### REQUIRED WORK
Where in the data does the word "Zeydel" appear? Find those lines and copy them.

### RECORDS PROVIDED

----

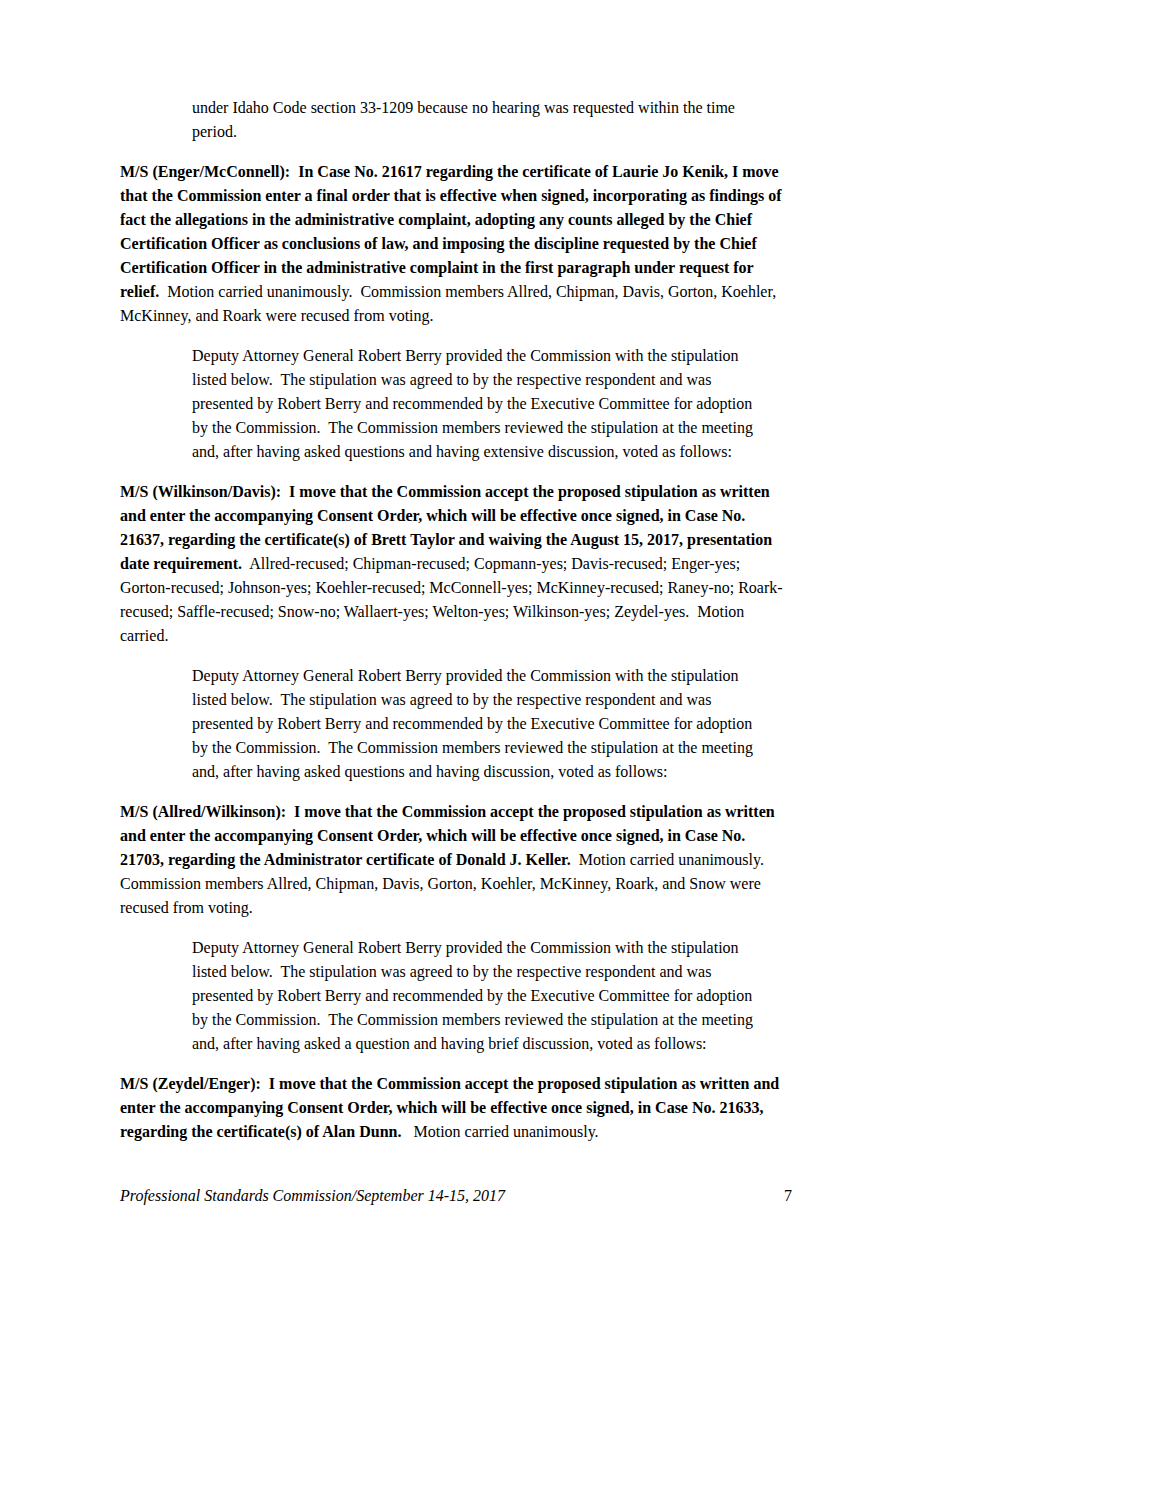under Idaho Code section 33-1209 because no hearing was requested within the time period.
M/S (Enger/McConnell): In Case No. 21617 regarding the certificate of Laurie Jo Kenik, I move that the Commission enter a final order that is effective when signed, incorporating as findings of fact the allegations in the administrative complaint, adopting any counts alleged by the Chief Certification Officer as conclusions of law, and imposing the discipline requested by the Chief Certification Officer in the administrative complaint in the first paragraph under request for relief. Motion carried unanimously. Commission members Allred, Chipman, Davis, Gorton, Koehler, McKinney, and Roark were recused from voting.
Deputy Attorney General Robert Berry provided the Commission with the stipulation listed below. The stipulation was agreed to by the respective respondent and was presented by Robert Berry and recommended by the Executive Committee for adoption by the Commission. The Commission members reviewed the stipulation at the meeting and, after having asked questions and having extensive discussion, voted as follows:
M/S (Wilkinson/Davis): I move that the Commission accept the proposed stipulation as written and enter the accompanying Consent Order, which will be effective once signed, in Case No. 21637, regarding the certificate(s) of Brett Taylor and waiving the August 15, 2017, presentation date requirement. Allred-recused; Chipman-recused; Copmann-yes; Davis-recused; Enger-yes; Gorton-recused; Johnson-yes; Koehler-recused; McConnell-yes; McKinney-recused; Raney-no; Roark-recused; Saffle-recused; Snow-no; Wallaert-yes; Welton-yes; Wilkinson-yes; Zeydel-yes. Motion carried.
Deputy Attorney General Robert Berry provided the Commission with the stipulation listed below. The stipulation was agreed to by the respective respondent and was presented by Robert Berry and recommended by the Executive Committee for adoption by the Commission. The Commission members reviewed the stipulation at the meeting and, after having asked questions and having discussion, voted as follows:
M/S (Allred/Wilkinson): I move that the Commission accept the proposed stipulation as written and enter the accompanying Consent Order, which will be effective once signed, in Case No. 21703, regarding the Administrator certificate of Donald J. Keller. Motion carried unanimously. Commission members Allred, Chipman, Davis, Gorton, Koehler, McKinney, Roark, and Snow were recused from voting.
Deputy Attorney General Robert Berry provided the Commission with the stipulation listed below. The stipulation was agreed to by the respective respondent and was presented by Robert Berry and recommended by the Executive Committee for adoption by the Commission. The Commission members reviewed the stipulation at the meeting and, after having asked a question and having brief discussion, voted as follows:
M/S (Zeydel/Enger): I move that the Commission accept the proposed stipulation as written and enter the accompanying Consent Order, which will be effective once signed, in Case No. 21633, regarding the certificate(s) of Alan Dunn. Motion carried unanimously.
Professional Standards Commission/September 14-15, 2017 7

----

### ANSWER FOR THIS EXERCISE
M/S (Wilkinson/Davis): I move that the Commission accept the proposed stipulation as written and enter the accompanying Consent Order, which will be effective once signed, in Case No. 21637, regarding the certificate(s) of Brett Taylor and waiving the August 15, 2017, presentation date requirement. Allred-recused; Chipman-recused; Copmann-yes; Davis-recused; Enger-yes; Gorton-recused; Johnson-yes; Koehler-recused; McConnell-yes; McKinney-recused; Raney-no; Roark-recused; Saffle-recused; Snow-no; Wallaert-yes; Welton-yes; Wilkinson-yes; Zeydel-yes. Motion carried.
M/S (Zeydel/Enger): I move that the Commission accept the proposed stipulation as written and enter the accompanying Consent Order, which will be effective once signed, in Case No. 21633, regarding the certificate(s) of Alan Dunn. Motion carried unanimously.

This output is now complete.